Впрочем, сегодня уже очевидно, что социальные последствия «технологического взрыва», которым человечество будет преодолевать загнивание глобальных монополий, будут усугублены изменением взаимодействия человечества с природой, выражающимся в увеличении общесистемных рисков.
Стандартные объяснения кризиса американской ипотеки, помимо естественной для спекулянта алчности, указывают на объективную потребность американской экономики в накачивании спекулятивного «финансового пузыря» для стимулирования продолжения ее роста. Кроме того, увеличение объема ипотеки (в том числе и даже в особенности безвозвратной) представлял собой замаскированный (так как американская идеология плохо воспринимает саму идею социальной помощи) способ обеспечения социальной помощи, необходимой в условиях стремительного размывания (а говоря проще, разорения) американского «среднего класса».
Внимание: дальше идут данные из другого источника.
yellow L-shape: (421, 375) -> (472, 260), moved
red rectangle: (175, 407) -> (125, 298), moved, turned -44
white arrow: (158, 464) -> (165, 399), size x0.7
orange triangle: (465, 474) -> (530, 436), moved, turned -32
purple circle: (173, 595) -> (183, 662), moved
Эти объяснения правильны, но они носят макроэкономический характер, объясняя общественную потребность в этих вопиющих безобразиях. Между тем, помимо общественной потребности, существовала еще и потребность инвесторов, - и вот эту причину кризиса, лежащую на микроуровне, на уровне отдельных субъектов экономики, наблюдатели предпочитают тактично не замечать.
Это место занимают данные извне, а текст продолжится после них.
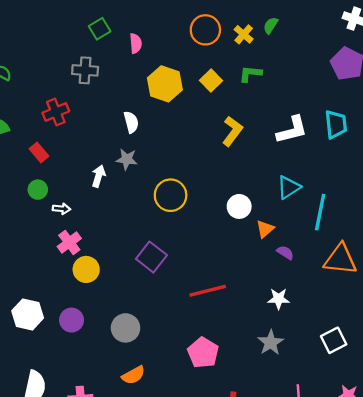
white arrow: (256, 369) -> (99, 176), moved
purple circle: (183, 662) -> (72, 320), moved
А ведь многоуровневая «перепаковка рисков», приведшая к утрате регулирующими органами всякого контроля за обращающимися на рынках обязательствами, выполняла важнейшую экономическую функцию - страхование рисков инвесторов.
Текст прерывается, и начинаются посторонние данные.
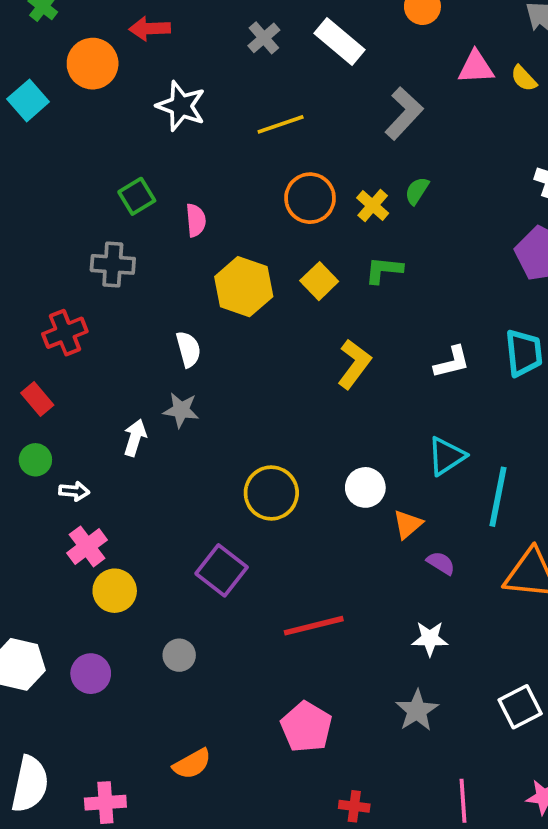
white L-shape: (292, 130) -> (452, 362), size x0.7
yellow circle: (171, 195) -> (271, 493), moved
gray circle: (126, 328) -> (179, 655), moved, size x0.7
На этом пути было достигнуты выдающиеся успехи: благодаря многоуровневой системе деривативов риски инвестора, вкладывающего свои средства в первоклассные облигации американской корпорации, были на порядок - примерно в десять раз! - ниже рисков самой этой корпорации. Это позволяло получать практически гарантированную доходность и обеспечило (наряду с макроэкономической функцией) бурное развитие деривативов.
США, - а с ними и весь мир, так как их экономика является основой мировой, - столкнулись с действием закона сохранения рисков, по которому общая величина рисков в большой системе примерно постоянна. В результате снижение индивидуальных рисков значимого числа элементов этой системы неминуемо ведет к перекладыванию этих рисков на более высокий уровень - и, соответственно, к нарастанию общесистемных рисков. В частности, сведение индивидуальных рисков к минимуму увеличивает общесистемные риски настолько, что это, как правило, обеспечивает разрушение системы.
Именно это произошло в американской финансовой системе, - но ведь это же происходит и с человечеством в целом. Наблюдается системное нарастание неблагополучия, свидетельствующую об исчерпании традиционной модели взаимодействия человечества с планетарным природным комплексом, частью которого оно является. Исчерпание потенциала старой модели означает начало перехода к какой-то новой модели такого взаимодействия, которая еще непонятна для нас, но может потребовать существенных изменений привычного нам образа жизни.
Нельзя исключать и опасности деструкции не способного справиться с нарастанием своих системных рисков человечества, то есть значимого упрощения его внутренней организации, десоциализации уже на планетарном уровне, а не только в рамках отдельных обществ.